Vamos esquecer os anteontem e pensar no depois de amanhã? Vim, estou pronto e descansado para salvar meu povo da fome, do desemprego, do analfabetismo, das enchentes, das pragas, dos feitiços e dos maus-olhados. Isso é apenasmente verdade, nada mais importa. Afinal, eu já recebi uma mensagem indicando que fui o escolhido por Deus para comandar a minha cidade — e, quiçá, o meu país.

E parafraseando Dom Pedro I: se é para o bem de todos e felicidade da nação, eu digo ao povo que fico. E para ser recebido de braços abertos. Eu, Odorico Paraguaçu, sou seu humilde servidor bem-amado. Então, muitíssimo e agradecíssimo obrigado. Fiquem com Deus — e comigo no próximo escrutínio eleitoral, que espero ardorosamente que ocorra dentro da legalidade escrita e que sejam eleições limpas, democráticas e sinceras. Deus está no comando, amém!

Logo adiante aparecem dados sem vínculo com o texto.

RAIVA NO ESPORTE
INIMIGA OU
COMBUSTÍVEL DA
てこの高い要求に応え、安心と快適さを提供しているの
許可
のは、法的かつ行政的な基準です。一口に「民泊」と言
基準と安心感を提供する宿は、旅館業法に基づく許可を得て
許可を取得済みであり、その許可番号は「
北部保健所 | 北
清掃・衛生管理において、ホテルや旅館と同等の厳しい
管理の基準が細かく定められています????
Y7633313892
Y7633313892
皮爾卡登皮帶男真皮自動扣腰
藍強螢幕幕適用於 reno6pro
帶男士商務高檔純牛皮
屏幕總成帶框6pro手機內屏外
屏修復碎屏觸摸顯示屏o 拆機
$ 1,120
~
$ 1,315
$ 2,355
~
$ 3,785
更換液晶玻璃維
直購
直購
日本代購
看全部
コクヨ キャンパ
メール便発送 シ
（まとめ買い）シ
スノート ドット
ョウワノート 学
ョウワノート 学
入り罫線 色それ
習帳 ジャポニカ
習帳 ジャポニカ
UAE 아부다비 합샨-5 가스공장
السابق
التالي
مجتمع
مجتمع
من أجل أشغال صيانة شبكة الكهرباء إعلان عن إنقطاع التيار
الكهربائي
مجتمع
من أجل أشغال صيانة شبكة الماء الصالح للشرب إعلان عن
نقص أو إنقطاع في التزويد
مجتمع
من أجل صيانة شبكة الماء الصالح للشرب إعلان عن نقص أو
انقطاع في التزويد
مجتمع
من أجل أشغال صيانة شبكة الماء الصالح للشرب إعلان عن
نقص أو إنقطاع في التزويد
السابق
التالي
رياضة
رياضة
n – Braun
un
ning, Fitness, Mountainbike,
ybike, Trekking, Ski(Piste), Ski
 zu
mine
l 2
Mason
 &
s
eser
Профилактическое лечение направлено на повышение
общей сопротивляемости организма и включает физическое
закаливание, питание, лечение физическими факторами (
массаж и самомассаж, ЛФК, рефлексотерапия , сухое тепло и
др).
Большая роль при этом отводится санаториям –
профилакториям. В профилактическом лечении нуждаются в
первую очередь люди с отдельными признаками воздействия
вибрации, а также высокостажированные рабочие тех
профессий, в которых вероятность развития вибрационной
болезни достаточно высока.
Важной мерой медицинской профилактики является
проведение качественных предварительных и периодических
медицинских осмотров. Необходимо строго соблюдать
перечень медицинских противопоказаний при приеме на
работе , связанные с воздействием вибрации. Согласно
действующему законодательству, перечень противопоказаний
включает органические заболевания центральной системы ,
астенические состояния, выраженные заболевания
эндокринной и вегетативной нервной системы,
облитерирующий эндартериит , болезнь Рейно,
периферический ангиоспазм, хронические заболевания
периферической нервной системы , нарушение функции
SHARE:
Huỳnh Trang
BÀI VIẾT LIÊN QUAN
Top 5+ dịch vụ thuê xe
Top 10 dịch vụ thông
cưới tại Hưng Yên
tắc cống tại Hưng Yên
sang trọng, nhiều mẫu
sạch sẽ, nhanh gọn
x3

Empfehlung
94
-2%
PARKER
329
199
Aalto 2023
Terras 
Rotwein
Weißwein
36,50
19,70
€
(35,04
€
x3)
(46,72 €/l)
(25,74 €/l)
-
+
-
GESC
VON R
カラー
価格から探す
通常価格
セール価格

Personagem: Odorico Paraguaçu Aparece nas obras: "Odorico, o bem-amado ou os mistérios do amor e da morte" (teatro, 1962) e "O bem-amado" (telenovela, 1973; cinema, 2010)

Carlos Ataíde interpretou Odorico Paraguaçu para esta entrevista. Natural de Recife (PE), é estudante de antropologia (2020) na Universidade Federal da Paraíba (UFPB). Mestre em artes cênicas (2013) pela Universidade Estadual Paulista (Unesp). Bacharel em comunicação das artes do corpo — habilitação em teatro e performance (2007) pela Pontifícia Universidade Católica de São Paulo (PUC/SP). É membro fundador do grupo de teatro Os Fofos Encenam (2001), sob coordenação artística de Newton Moreno e Fernando Neves.